Effect of early growth response (Egr)‐1 on pGL3‐1375‐luc reporter gene espression. (a) pGL3‐1375‐luc reporter construct and (b) pGL3‐1375 Egr‐1 mt‐luc with GGG replaced with AAA in the Egr‐1‐binding site are represented. CaSki and SiHa cells were transfected with pGL3‐1375‐luc and pGL3‐1375 Egr‐1 mt‐luc and 2 µg pcDNA3.1‐Egr‐1 or control pcDNA3.1. Luciferase assays were carried out after 24 h.
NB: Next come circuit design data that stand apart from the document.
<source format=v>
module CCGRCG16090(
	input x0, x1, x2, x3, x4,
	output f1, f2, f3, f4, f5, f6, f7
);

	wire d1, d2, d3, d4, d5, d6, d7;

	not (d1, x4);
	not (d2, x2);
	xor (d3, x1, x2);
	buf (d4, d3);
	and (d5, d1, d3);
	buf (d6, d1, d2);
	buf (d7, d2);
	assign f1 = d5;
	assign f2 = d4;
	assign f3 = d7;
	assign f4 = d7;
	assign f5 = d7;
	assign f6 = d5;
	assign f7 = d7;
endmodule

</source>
Bars show ±SD in triplicate assays.

Figure 6

Analysis of early growth response (Egr)‐1 interaction with WT1 response element in the human telomerase reverse transcriptase (hTERT) promoter. (a) Egr‐1 consensus oligonucleotide was end‐labeled with ³²P and used in the binding reaction with Egr‐1 as above. For the supershift assay, anti‐Egr‐1 antibody was added to the binding reaction. For competitor assays, a 50‐fold and a 200‐fold molar excess of WT1 and hTERT consensus oligonucleotides were added to the binding reaction. (b) Oligonucleotides containing the WT1 binding site of the hTERT promoter were labeled with ³²P and used in binding reactions with Egr‐1 prepared in rabbit reticulocyte lysates. For competitor assays, a 50‐fold molar excess of Egr‐1 consensus oligonucleotide was used. Shifted and supershifted bands as well as the labeled probe are indicated.